# Has anyone ever heard of a Synodontis Valeriana???



## Y2KGT (Jul 20, 2009)

Hi,

I was at a local fish store last weekend and noticed a tank with half a dozen fish labeled as Syno Valeriana. When I Google it there is virtually no info so just wanted to know if anyone has ever heard of this or if its a hybrid?

See pictures.

--
Paul


----------



## clubsoda (Oct 10, 2009)

Prob misspelled http://www.batfishaquatics.com/fishpops/Catfish-Other/Synodontis/valentiana.php

Happened all the time next time when you google type in Synodontis then v let Google autocomplete do its thing


----------



## Y2KGT (Jul 20, 2009)

clubsoda said:


> Prob misspelled http://www.batfishaquatics.com/fishpops/Catfish-Other/Synodontis/valentiana.php
> 
> Happened all the time next time when you google type in Synodontis then v let Google autocomplete do its thing


Thanks but I'm pretty good at using Google myself. The problem is the Valentiana doesn't look like the syno I took pictures of and attached to this thread.

I've also checked out all the hybrids listed on the Planet Catfish website but they don't look like these synos either. There is always the chance they are new to the hobby and that's why I posted the question.

Data for analysis
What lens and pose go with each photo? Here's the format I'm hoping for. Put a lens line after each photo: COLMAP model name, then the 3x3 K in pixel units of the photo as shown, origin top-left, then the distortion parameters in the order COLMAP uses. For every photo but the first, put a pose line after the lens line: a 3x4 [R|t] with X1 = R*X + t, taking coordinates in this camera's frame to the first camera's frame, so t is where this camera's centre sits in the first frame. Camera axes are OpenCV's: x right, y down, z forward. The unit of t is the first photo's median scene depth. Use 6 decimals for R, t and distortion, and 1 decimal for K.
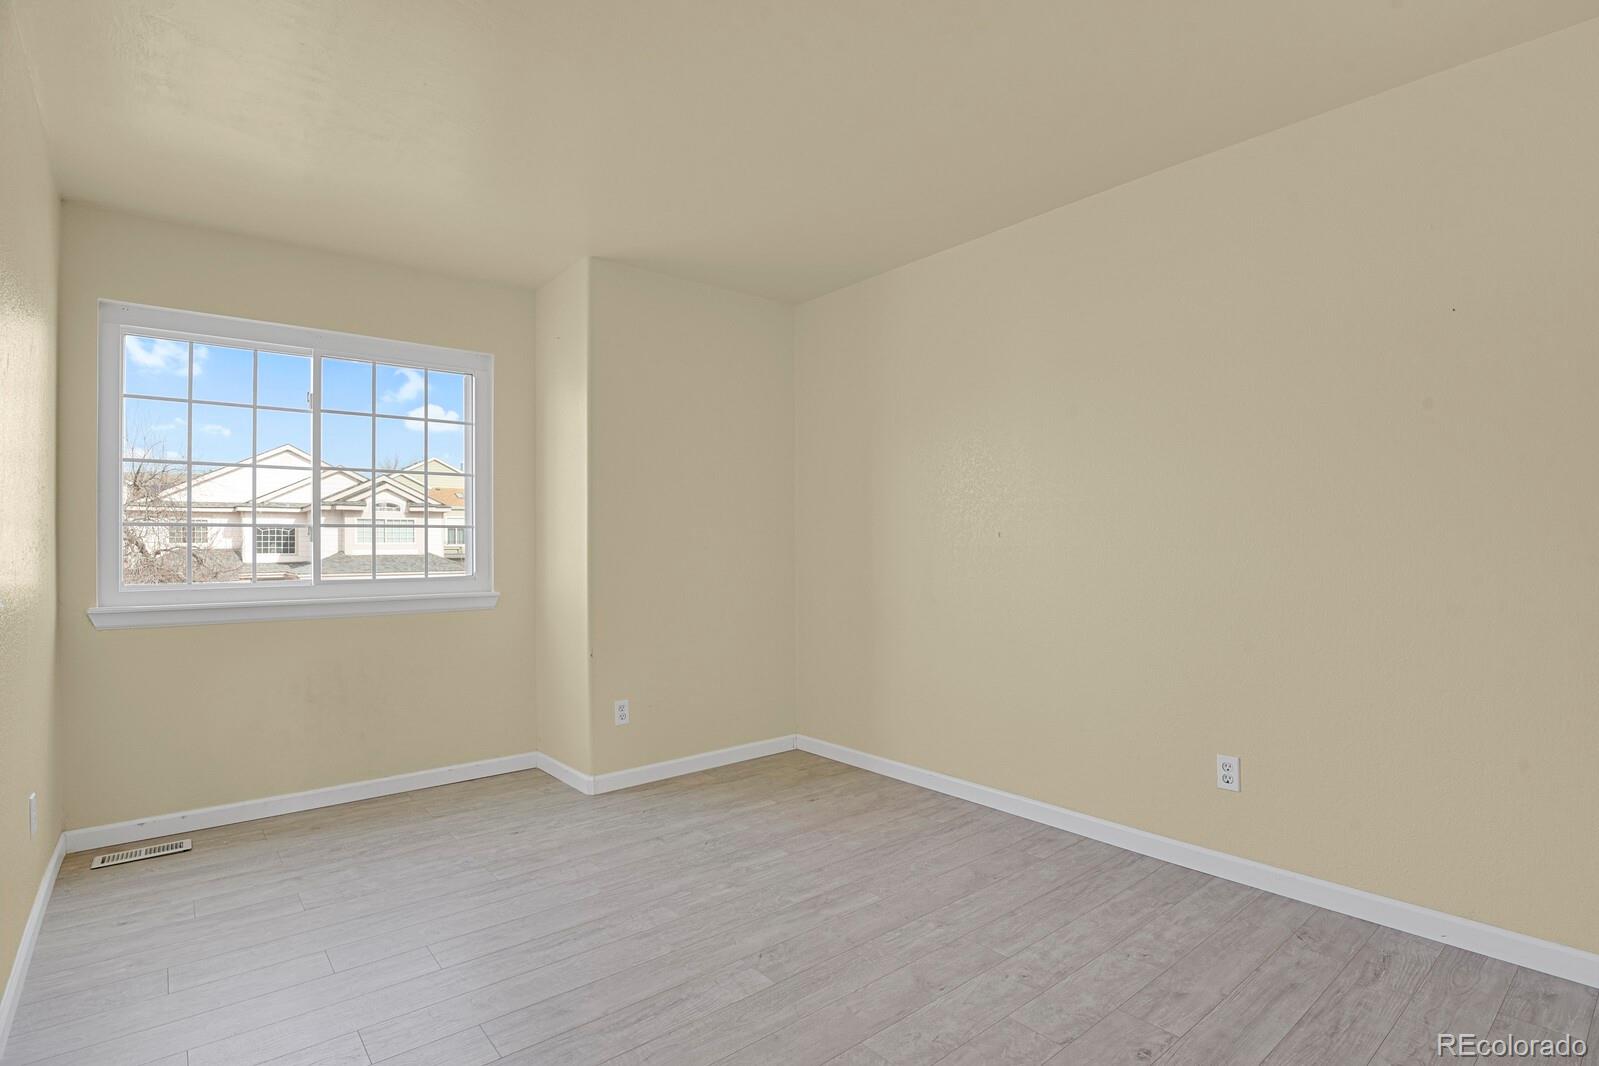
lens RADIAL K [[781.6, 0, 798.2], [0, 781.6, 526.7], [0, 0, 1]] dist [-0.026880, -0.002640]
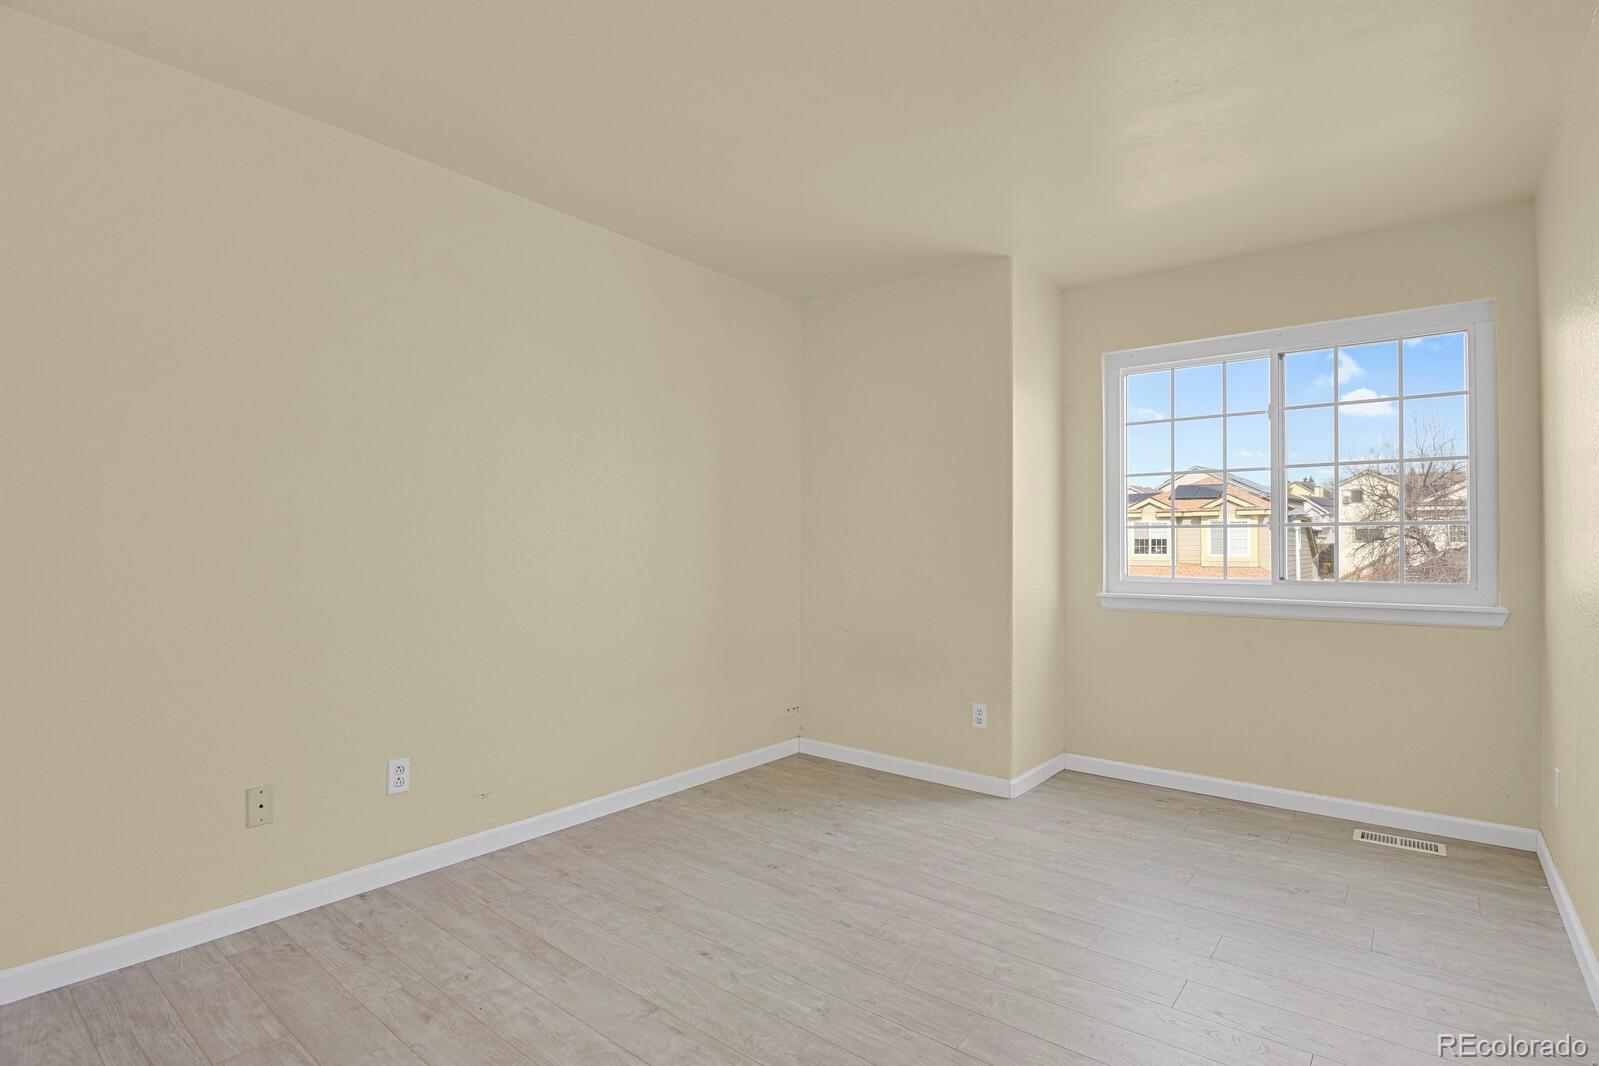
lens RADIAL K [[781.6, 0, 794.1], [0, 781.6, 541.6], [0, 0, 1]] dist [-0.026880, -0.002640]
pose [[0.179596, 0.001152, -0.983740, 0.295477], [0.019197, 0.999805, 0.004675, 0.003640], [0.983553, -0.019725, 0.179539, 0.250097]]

* * *

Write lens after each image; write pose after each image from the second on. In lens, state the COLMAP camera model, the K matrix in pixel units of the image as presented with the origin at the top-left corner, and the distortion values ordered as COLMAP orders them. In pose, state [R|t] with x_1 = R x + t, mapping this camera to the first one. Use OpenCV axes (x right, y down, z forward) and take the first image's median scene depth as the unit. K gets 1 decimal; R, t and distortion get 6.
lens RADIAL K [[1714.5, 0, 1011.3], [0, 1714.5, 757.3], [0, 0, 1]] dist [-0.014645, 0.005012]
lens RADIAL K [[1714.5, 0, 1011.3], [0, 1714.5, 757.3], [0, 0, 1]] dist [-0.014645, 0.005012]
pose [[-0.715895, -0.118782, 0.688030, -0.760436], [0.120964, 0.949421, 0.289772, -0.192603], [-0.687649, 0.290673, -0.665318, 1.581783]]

* * *

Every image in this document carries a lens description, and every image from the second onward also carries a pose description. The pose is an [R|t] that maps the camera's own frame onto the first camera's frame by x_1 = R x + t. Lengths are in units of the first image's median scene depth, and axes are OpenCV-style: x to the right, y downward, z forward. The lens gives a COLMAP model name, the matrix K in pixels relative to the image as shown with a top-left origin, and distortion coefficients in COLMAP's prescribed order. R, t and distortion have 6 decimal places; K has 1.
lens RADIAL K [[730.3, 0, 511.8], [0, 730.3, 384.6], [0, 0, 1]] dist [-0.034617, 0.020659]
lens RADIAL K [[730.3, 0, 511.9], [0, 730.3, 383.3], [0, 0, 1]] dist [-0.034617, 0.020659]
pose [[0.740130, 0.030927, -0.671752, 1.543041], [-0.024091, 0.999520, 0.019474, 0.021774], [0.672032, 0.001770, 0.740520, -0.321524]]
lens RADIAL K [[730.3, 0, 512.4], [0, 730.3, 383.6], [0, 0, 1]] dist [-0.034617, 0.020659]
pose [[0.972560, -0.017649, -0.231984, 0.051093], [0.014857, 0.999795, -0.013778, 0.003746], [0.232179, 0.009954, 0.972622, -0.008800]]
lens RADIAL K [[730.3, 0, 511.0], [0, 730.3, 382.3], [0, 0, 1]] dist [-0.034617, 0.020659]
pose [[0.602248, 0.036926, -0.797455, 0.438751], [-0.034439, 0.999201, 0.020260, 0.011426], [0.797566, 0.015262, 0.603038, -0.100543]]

Tasks and exercises
a: In the forum thread about the Synodontis Valeriana, how many fish labeled Syno Valeriana were in the tank at the local fish store?
b: Rewrite the part of the Synodontis Valeriana thread starting at "I was at a local" and ending at "its a hybrid?", putting "neighborhood pet shop" in place of "local fish store".
c: Write the next post in the forum thread about the Synodontis Valeriana, following its final post.

Responses by task
a: Half a dozen.

b:
I was at a neighborhood pet shop last weekend and noticed a tank with half a dozen fish labeled as Syno Valeriana. When I Google it there is virtually no info so just wanted to know if anyone has ever heard of this or if its a hybrid?

c:
--
Paul


----------



## clubsoda (Oct 10, 2009)

Lighting can show color differently, where did you see it? You can ask the store keeper just to double check, it prob is a valentiana looks similar to me.


----------



## bob123 (Dec 31, 2009)

Do you think it could be a hybrid of some sort?


----------



## fish_luva (Nov 24, 2009)

Here is another article along the same lines paul:

http://www.cichlid-forum.com/phpBB/viewtopic.php?t=241138


----------



## Ralfie Boy (Apr 18, 2011)

*Synodontis Jaguar hybrid*

I have seen these before. They are a cross between decorus and multipunctatus. A chain store on Dundas also carries this hybrid.

http://www.segrestfarms.com/index.c...ontis-decora-x-Synodontis-multipunctatus.html


----------



## TonyT (Apr 13, 2012)

Ralfie Boy said:


> I have seen these before. They are a cross between decorus and multipunctatus. A chain store on Dundas also carries this hybrid.
> 
> http://www.segrestfarms.com/index.c...ontis-decora-x-Synodontis-multipunctatus.html


I had one of these guys also...hybrid


----------



## Y2KGT (Jul 20, 2009)

Ralfie Boy said:


> I have seen these before. They are a cross between decorus and multipunctatus. A chain store on Dundas also carries this hybrid.
> 
> http://www.segrestfarms.com/index.c...ontis-decora-x-Synodontis-multipunctatus.html


Thanks for your reply.

All of the pictures I had seen on Google for this hybrid didn't look anything like what I was considering buying from my local fish store but your link does look very much like the synos I photo'd.

Unfortunately I wouldn't be able to house a group of these beauties when they reached their adult size of close to 12 inches so I'll pass.
--
Paul


----------



## af9444 (Dec 27, 2015)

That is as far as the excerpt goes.